Stress analysis in endodontically treated primary molar with and without stainless steel crown: A comparative finite element model study

Abstract

Background: Children at high risk exhibiting anterior tooth decay and/or molar caries may benefit by treatment with stainless steel crowns (SSCs) to protect the remaining at-risk tooth surfaces. The nonlinear finite element analysis (FEA) has become an increasingly powerful approach to predict stress and strain within structures in a realistic situation that cannot be solved by conventional linear static models. There are very few studies that have measured the stress in endodontically treated primary teeth, especially when restored with crowns. Hence, this study is done to analyze stress in endodontically treated primary molar without and with SSC using FEA. Methodology: A three-dimensional (3D) FEA model was generated using an intact normally extracted human maxillary deciduous second molar. The tooth was subjected to a computerized tomography (CT) scan, and a cross-section of the tooth was obtained at an equal interval of 0.5 mm, in Digital Imaging and Communication in Medicine (DICOM) format.

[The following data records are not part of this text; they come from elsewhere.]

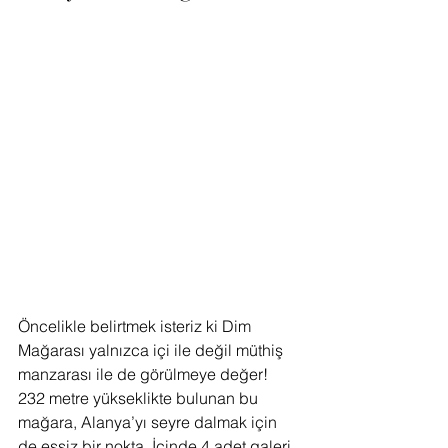
Öncelikle belirtmek isteriz ki Dim 
Mağarası yalnızca içi ile değil müthiş 
manzarası ile de görülmeye değer! 
232 metre yükseklikte bulunan bu 
mağara, Alanya’yı seyre dalmak için 
de eşsiz bir nokta. İçinde 4 adet galeri, 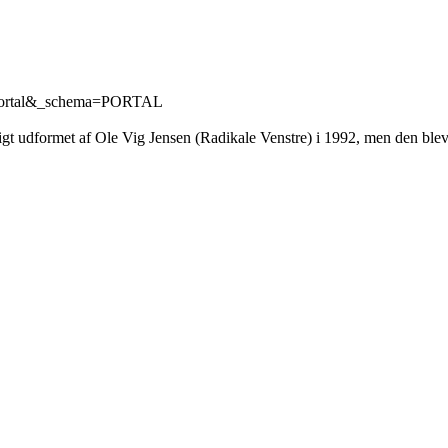
d=portal&_schema=PORTAL
igt udformet af Ole Vig Jensen (Radikale Venstre) i 1992, men den blev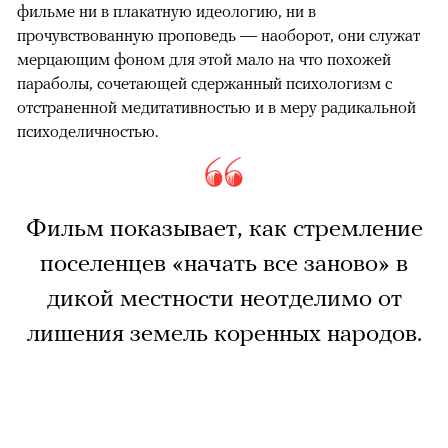
фильме ни в плакатную идеологию, ни в
прочувствованную проповедь — наоборот, они служат
мерцающим фоном для этой мало на что похожей
параболы, сочетающей сдержанный психологизм с
отстраненной медитативностью и в меру радикальной
психоделичностью.
Фильм показывает, как стремление
поселенцев «начать все заново» в
дикой местности неотделимо от
лишения земель коренных народов.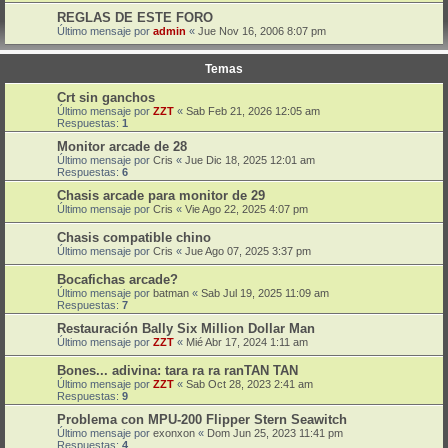
REGLAS DE ESTE FORO
Último mensaje por
admin
«
Jue Nov 16, 2006 8:07 pm
Temas
Crt sin ganchos
Último mensaje por
ZZT
«
Sab Feb 21, 2026 12:05 am
Respuestas:
1
Monitor arcade de 28
Último mensaje por
Cris
«
Jue Dic 18, 2025 12:01 am
Respuestas:
6
Chasis arcade para monitor de 29
Último mensaje por
Cris
«
Vie Ago 22, 2025 4:07 pm
Chasis compatible chino
Último mensaje por
Cris
«
Jue Ago 07, 2025 3:37 pm
Bocafichas arcade?
Último mensaje por
batman
«
Sab Jul 19, 2025 11:09 am
Respuestas:
7
Restauración Bally Six Million Dollar Man
Último mensaje por
ZZT
«
Mié Abr 17, 2024 1:11 am
Bones... adivina: tara ra ra ranTAN TAN
Último mensaje por
ZZT
«
Sab Oct 28, 2023 2:41 am
Respuestas:
9
Problema con MPU-200 Flipper Stern Seawitch
Último mensaje por
exonxon
«
Dom Jun 25, 2023 11:41 pm
Respuestas:
4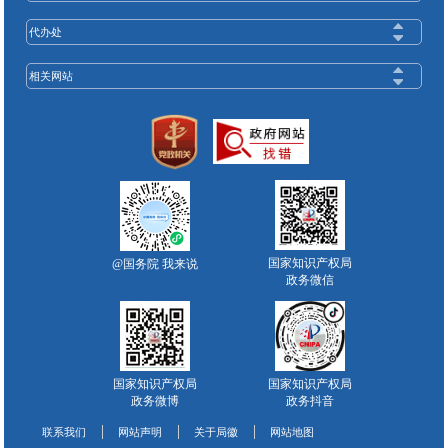
代办处
相关网站
国家知识产权局
@国务院 我来说
政务微信
国家知识产权局
国家知识产权局
政务微博
政务抖音
联系我们
网站声明
关于局徽
网站地图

The 3D geometrical model of the tooth was converted from CT DICOM as a 3D model. Two models were created: Model 1 – without SSC; Model 2 – with SSC. They were then subjected to an occlusal load (354 N, 179 N, 42 N, and 8 N) both vertically and horizontally. Results: With increased load, there is an increase in Von Mises stress and strain. The displacement patterns are well within the safe range for Model 2 as compared to Model 1. Conclusion: Endodontically treated tooth when not suitably restored with a SSC results in fracture of the underlying tooth structure. Finite element model can not only be used to evaluate stress but can also be used as a tool to educate patients regarding the importance of postendodontic restorations.